The secret sauce of the therapy is genetically engineered carrot cells, which express the enzyme at the heart of the therapy and naturally encapsulate it within their plant cell walls (it's all part of the novel manufacturing process). Since plant cell walls are comprised of cellulose, the enzyme is shielded from the digestive tract and can successfully pass and attach to the mucosal lining of the intestine. If successful, similar technology could be used to develop oral formulations of other ERTs for other diseases -- potentially worth billions of dollars per year. Who would've thought something as "simple" as carrot cells could have the potential to revolutionize this branch of medicine?

Market competition
Protalix isn't the only company looking to develop an oral treatment for Gaucher disease -- nor even the most advanced -- but it can still be first to market an oral ERT. Earlier this year, Sanofi announced that its novel glucosylceramide analog eliglustat tartrate met all primary endpoints in the phase 3 Engage and Encore trials.

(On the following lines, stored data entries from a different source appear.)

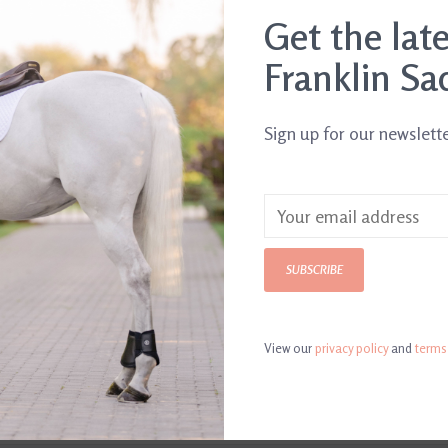
Get the lat
.
Franklin Sa
Sign up for our newslett
SUBSCRIBE
View our
privacy policy
and
terms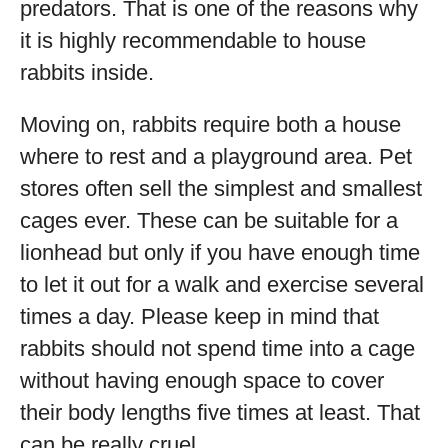
predators. That is one of the reasons why
it is highly recommendable to house
rabbits inside.
Moving on, rabbits require both a house
where to rest and a playground area. Pet
stores often sell the simplest and smallest
cages ever. These can be suitable for a
lionhead but only if you have enough time
to let it out for a walk and exercise several
times a day. Please keep in mind that
rabbits should not spend time into a cage
without having enough space to cover
their body lengths five times at least. That
can be really cruel.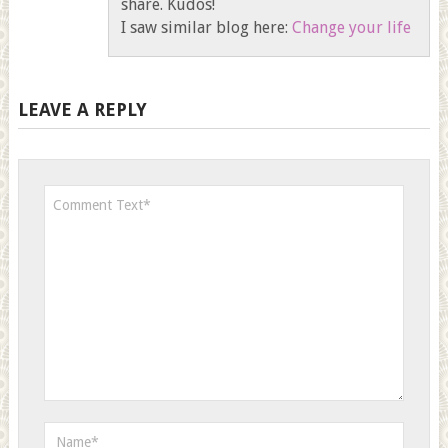
share. Kudos!
I saw similar blog here:
Change your life
LEAVE A REPLY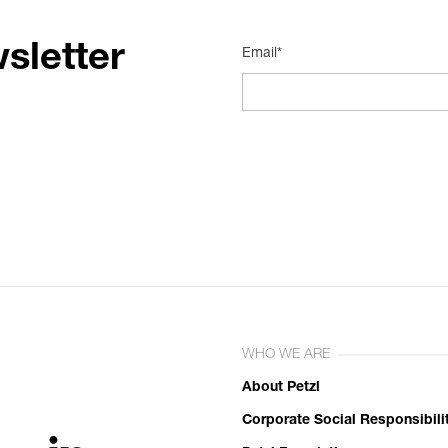
sletter
Email*
WHO WE ARE
About Petzl
Corporate Social Responsibili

The Encore trial is of particular importance to Protalix investors. The study compared the analog to Cerezyme and successfully demonstrated that it was statistically non-inferior to the ERT, meaning patients remained stable in four measurable parameters for one year. However, 84% of patients taking eliglustat tartrate achieved stability, compared to 94% of those taking Cerezyme. Why does this matter?

The analog partially inhibits enzymes in the body responsible for producing the fatty acid glucosylceramide, which builds up in the cells and tissues of Gaucher patients. It is not classified as an ERT. By contrast, PRX-112 is an oral formulation of Elelyso, which gives patients working copies of the enzyme responsible for breaking down the fatty acid glucosylceramide. If treatments using carrot cells as a novel delivery mechanism for enzymes can show comparable effectiveness to other ERTs -- closer than the 10% gap between eliglustat tartrate and Cerezyme -- then Protalix could provide market-leading convenience and effectiveness for Gaucher patients. How's that for an encore?

Foolish bottom line
PRX-112 is certainly an integral part of the future of Protalix. It could prove that carrot cells can act as a delivery platform for oral ERT therapies, further prove the company's technology platform, and revolutionize the Gaucher disease market for patients. I don't think it's out of the question for Pfizer to partner with and provide funding to Protalix for the program, since the two are already wrestling market share away from Shire and Sanofi with Elelyso. And if Pfizer ever thought about acquiring the novel manufacturing platform developed by Protalix, PRX-112 may be the drug that opens the checkbook.